Dans Malformations et Déviances, dixième tome de The Goon, Eric Powell délaisse les sentiers narratifs classiques pour mieux embrasser une forme éclatée, presque anarchique. Et c’est justement ce choix audacieux qui m’a séduit.
Le tome se compose d’une suite de récits courts, indépendants en apparence, mais unis par une atmosphère sombre et grotesque, typique de l’univers du Goon. Derrière le chaos apparent, Powell réussit à créer une cohérence thématique : celle des marginaux, des monstres humains, des laissés-pour-compte qui peuplent les interstices de son monde crasseux.
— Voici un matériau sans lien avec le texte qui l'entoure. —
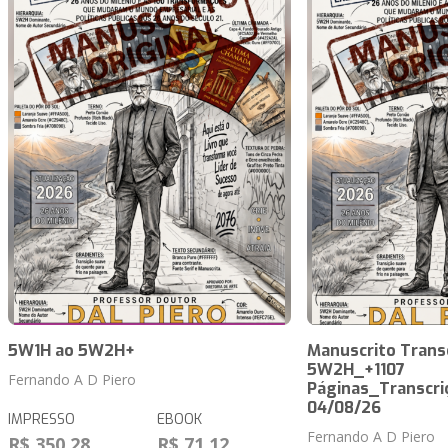
5W1H ao 5W2H+
Manuscrito Trans
5W2H_+1107
Fernando A D Piero
Páginas_Transcri
04/08/26
IMPRESSO
EBOOK
Fernando A D Piero
R$ 350,28
R$ 71,12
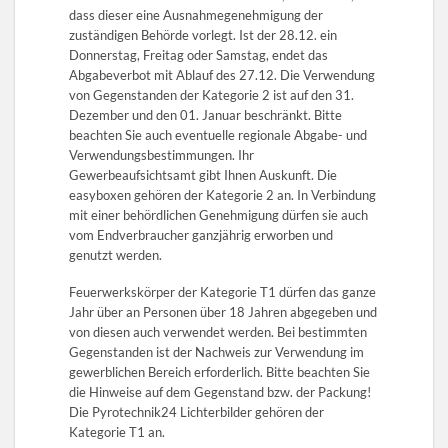
dass dieser eine Ausnahmegenehmigung der
zuständigen Behörde vorlegt. Ist der 28.12. ein
Donnerstag, Freitag oder Samstag, endet das
Abgabeverbot mit Ablauf des 27.12. Die Verwendung
von Gegenstanden der Kategorie 2 ist auf den 31.
Dezember und den 01. Januar beschränkt. Bitte
beachten Sie auch eventuelle regionale Abgabe- und
Verwendungsbestimmungen. Ihr
Gewerbeaufsichtsamt gibt Ihnen Auskunft. Die
easyboxen gehören der Kategorie 2 an. In Verbindung
mit einer behördlichen Genehmigung dürfen sie auch
vom Endverbraucher ganzjährig erworben und
genutzt werden.
Feuerwerkskörper der Kategorie T1 dürfen das ganze
Jahr über an Personen über 18 Jahren abgegeben und
von diesen auch verwendet werden. Bei bestimmten
Gegenstanden ist der Nachweis zur Verwendung im
gewerblichen Bereich erforderlich. Bitte beachten Sie
die Hinweise auf dem Gegenstand bzw. der Packung!
Die Pyrotechnik24 Lichterbilder gehören der
Kategorie T1 an.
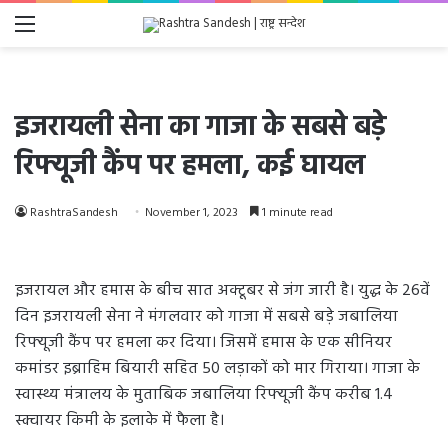
Menu
इजरायली सेना का गाजा के सबसे बड़े
रिफ्यूजी कैंप पर हमला, कई घायल
RashtraSandesh
November 1, 2023
1 minute read
इजरायल और हमास के बीच सात अक्टूबर से जंग जारी है। युद्ध के 26वें
दिन इजरायली सेना ने मंगलवार को गाजा में सबसे बड़े जबालिया
रिफ्यूजी कैंप पर हमला कर दिया। जिसमें हमास के एक सीनियर
कमांडर इब्राहिम बियारी सहित 50 लड़ाकों को मार गिराया। गाजा के
स्वास्थ्य मंत्रालय के मुताबिक जबालिया रिफ्यूजी कैंप करीब 1.4
स्क्वायर किमी के इलाके में फैला है।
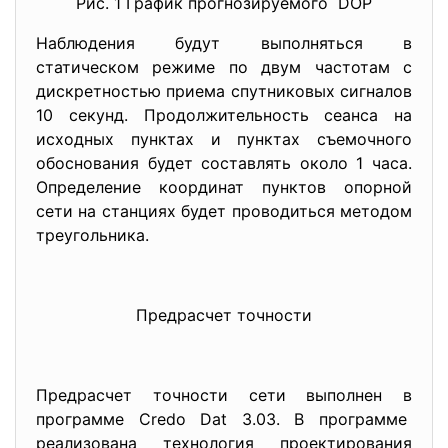
Рис. 1 График прогнозируемого DOP
Наблюдения будут выполняться в
статическом режиме по двум частотам с
дискретностью приема спутниковых сигналов
10 секунд. Продолжительность сеанса на
исходных пунктах и пунктах съемочного
обоснования будет составлять около 1 часа.
Определение координат пунктов опорной
сети на станциях будет проводиться методом
треугольника.
Предрасчет точности
Предрасчет точности сети выполнен в
программе Credo Dat 3.03. В программе
реализована технология проектирования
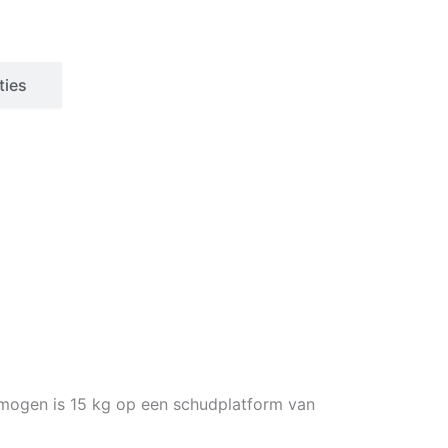
ties
rmogen is 15 kg op een schudplatform van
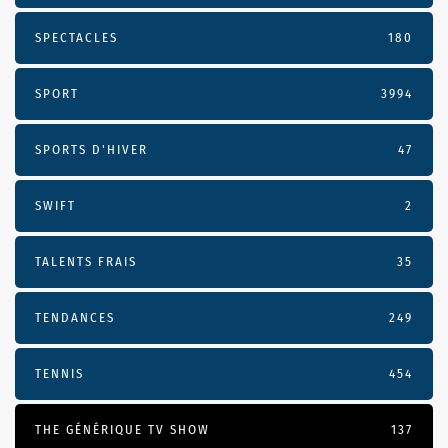
SPECTACLES
180
SPORT
3994
SPORTS D'HIVER
47
SWIFT
2
TALENTS FRAIS
35
TENDANCES
249
TENNIS
454
THE GÉNÉRIQUE TV SHOW
137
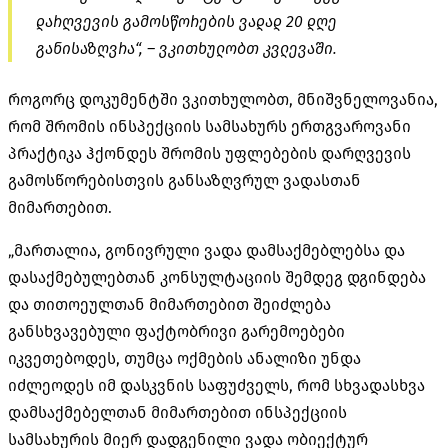
დარღვევის გამოსწორების ვადად 20 დღე
განისაზღვრა“, – ვკითხულობთ კვლევაში.
როგორც დოკუმენტში ვკითხულობთ, მნიშვნელოვანია,
რომ შრომის ინსპექციის სამსახურს ერთგვაროვანი
პრაქტიკა ჰქონდეს შრომის უფლებების დარღვევის
გამოსწორებისთვის განსაზღვრულ ვადასთან
მიმართებით.
„მართალია, გონივრული ვადა დამსაქმებლებსა და
დასაქმებულებთან კონსულტაციის შემდეგ დგინდება
და თითოეულთან მიმართებით შეიძლება
განსხვავებული ფაქტობრივი გარემოებები
იკვეთებოდეს, თუმცა ოქმების ანალიზი უნდა
იძლეოდეს იმ დასკვნის საფუძველს, რომ სხვადასხვა
დამსაქმებელთან მიმართებით ინსპექციის
სამსახურის მიერ დადგენილი ვადა ობიექტურ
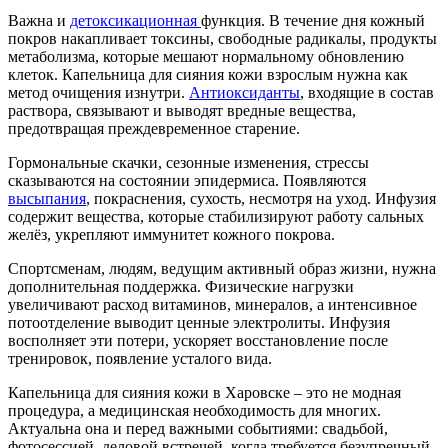
Важна и
детоксикационная
функция. В течение дня кожный
покров накапливает токсины, свободные радикалы, продукты
метаболизма, которые мешают нормальному обновлению
клеток. Капельница для сияния кожи взрослым нужна как
метод очищения изнутри.
Антиоксиданты
, входящие в состав
раствора, связывают и выводят вредные вещества,
предотвращая преждевременное старение.
Гормональные скачки, сезонные изменения, стрессы
сказываются на состоянии эпидермиса. Появляются
высыпания
, покраснения, сухость, несмотря на уход. Инфузия
содержит вещества, которые стабилизируют работу сальных
желёз, укрепляют иммунитет кожного покрова.
Спортсменам, людям, ведущим активный образ жизни, нужна
дополнительная поддержка. Физические нагрузки
увеличивают расход витаминов, минералов, а интенсивное
потоотделение выводит ценные электролиты. Инфузия
восполняет эти потери, ускоряет восстановление после
тренировок, появление усталого вида.
Капельница для сияния кожи в Харовске – это не модная
процедура, а медицинская необходимость для многих.
Актуальна она и перед важными событиями: свадьбой,
фотосессией, деловой встречей, когда требуется безупречный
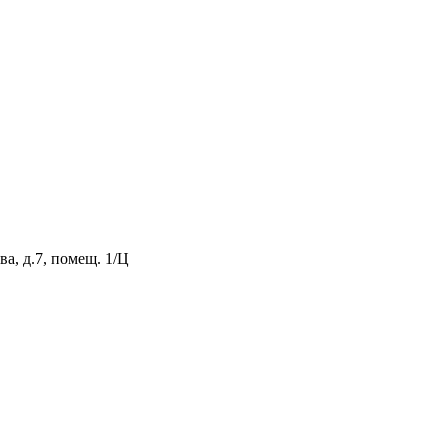
а, д.7, помещ. 1/Ц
Loin de n’être qu’un enchaînement de bizarreries, chaque histoire ajoute une pierre à l’édifice d’un univers à la fois absurde et profondément humain.
Ce que je trouve brillant, c’est la capacité de Powell à alterner les tons : l’humour noir, la tragédie intime, l’absurde grotesque – tout s’entrelace avec une aisance bluffante. Ce n’est pas un tome qui avance, c’est un tome qui respire, qui vit par à-coups, et qui n’a pas peur de perdre un lecteur au age pour rester fidèle à sa propre logique.
Si je n’ai pas mis 10/10, c’est parce que cette forme morcelée peut laisser un goût d’inachevé. Certains segments brillent plus que d’autres, et une partie du lecteur en moi aurait aimé un fil rouge plus affirmé. Mais le plaisir de lecture, la richesse des idées et la liberté de ton rendent cette petite frustration presque secondaire.
Malformations et Déviances n’essaie pas de plaire à tout prix. Il revendique sa forme fragmentaire et fait confiance à l’intelligence du lecteur. C’est un pari risqué, mais brillamment tenu. Powell prouve qu’il maîtrise autant le fond que la forme, et que derrière chaque malformation, il y a une histoire qui mérite d’être racontée.